Rein sportlich hatte der deutsche Radsport schon in den vergangenen Jahren einen starken Eindruck hinterlassen. Greipel, Kittel und Martin gewannen seit 2012 insgesamt 24 Etappen und trugen vereinzelt auch das Gelbe Trikot. «Ihre starken Leistungen haben dazu beigetragen, dass der Radsport bei uns nach den Dopingzeiten wieder mehr akzeptiert wird», sagt Rick Zabel. Der Sohn des früheren Telekom-Stars war – wenn auch als kleiner Junge – Zeitzeuge der alten Ära. Mit der Doping-Vergangenheit seines Vaters geht er angenehm offen um.
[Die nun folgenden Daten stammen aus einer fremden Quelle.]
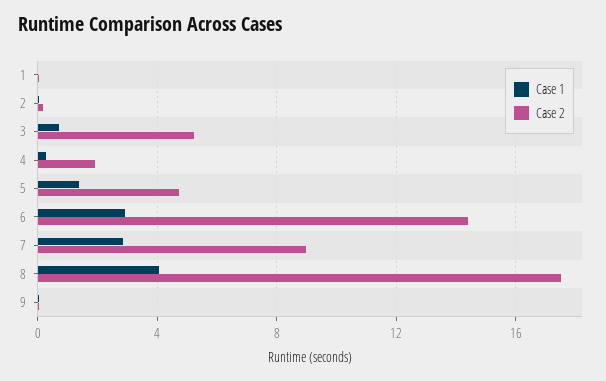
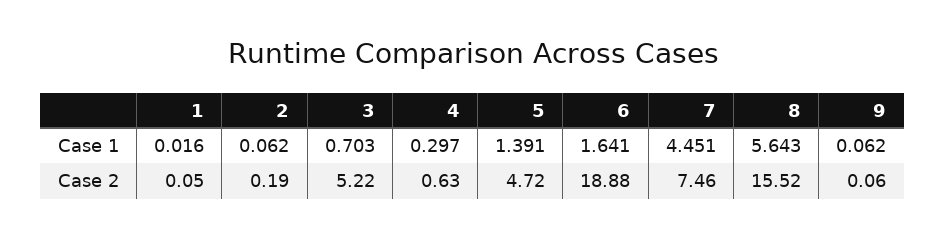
  {
    "Case 1": {
      "1": 0.016,
      "2": 0.062,
      "3": 0.703,
      "4": 0.297,
      "5": 1.391,
-     "6": 3,
+     "6": 1.641,
-     "7": 3,
+     "7": 4.451,
-     "8": 4,
+     "8": 5.643,
      "9": 0.062
    },
    "Case 2": {
      "1": 0.05,
      "2": 0.19,
      "3": 5.22,
-     "4": 2,
+     "4": 0.63,
      "5": 4.72,
-     "6": 14.5,
+     "6": 18.88,
-     "7": 9,
+     "7": 7.46,
-     "8": 17.5,
+     "8": 15.52,
      "9": 0.06
    }
  }

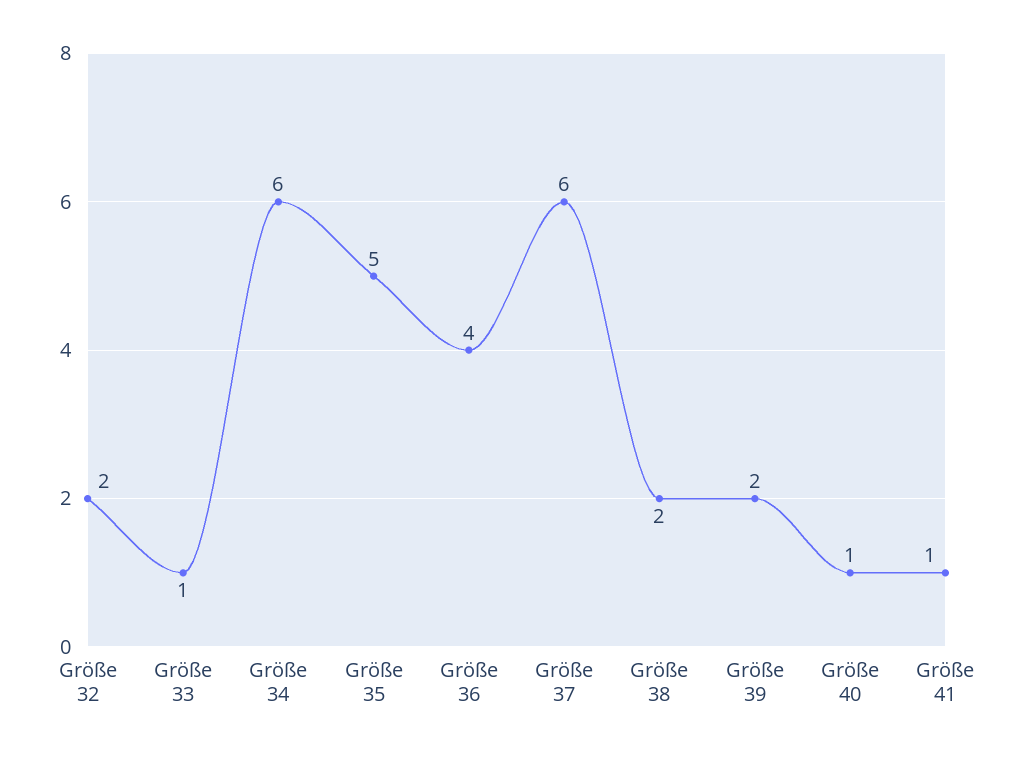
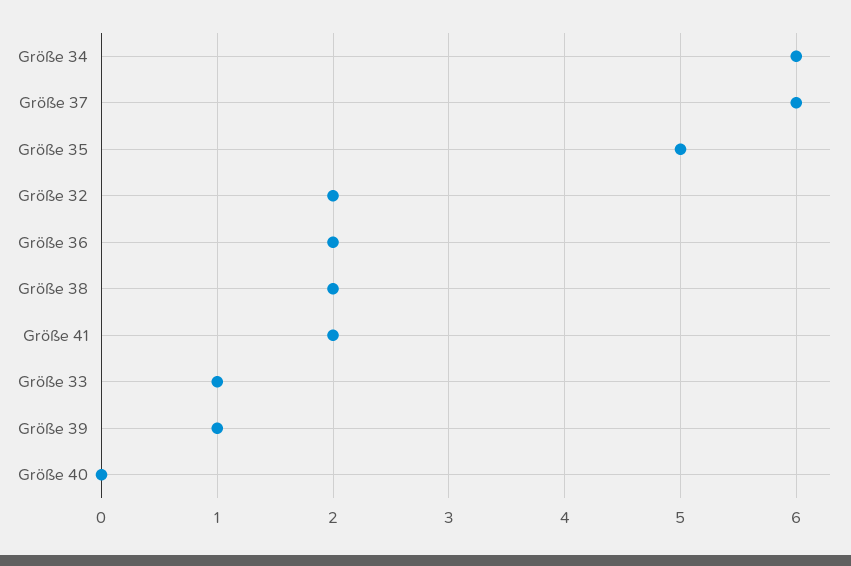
  {
    "Größe 32": 2,
    "Größe 33": 1,
    "Größe 34": 6,
    "Größe 35": 5,
-   "Größe 36": 4,
+   "Größe 36": 2,
    "Größe 37": 6,
    "Größe 38": 2,
-   "Größe 39": 2,
+   "Größe 39": 1,
-   "Größe 40": 1,
+   "Größe 40": 0,
-   "Größe 41": 1
+   "Größe 41": 2
  }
Das Tour-Gastspiel in Düsseldorf soll aber keine einmalige Angelegenheit bleiben. Im nächsten Jahr ist der Start der wiederbelebten Deutschland-Tour in der rheinischen Metropole vorgesehen. Was dem deutschen Radsport fehlt, ist nur noch ein Sieganwärter bei der Tour. «Dann würde der Radsport wieder durch die Decke gehen», prophezeit Martin.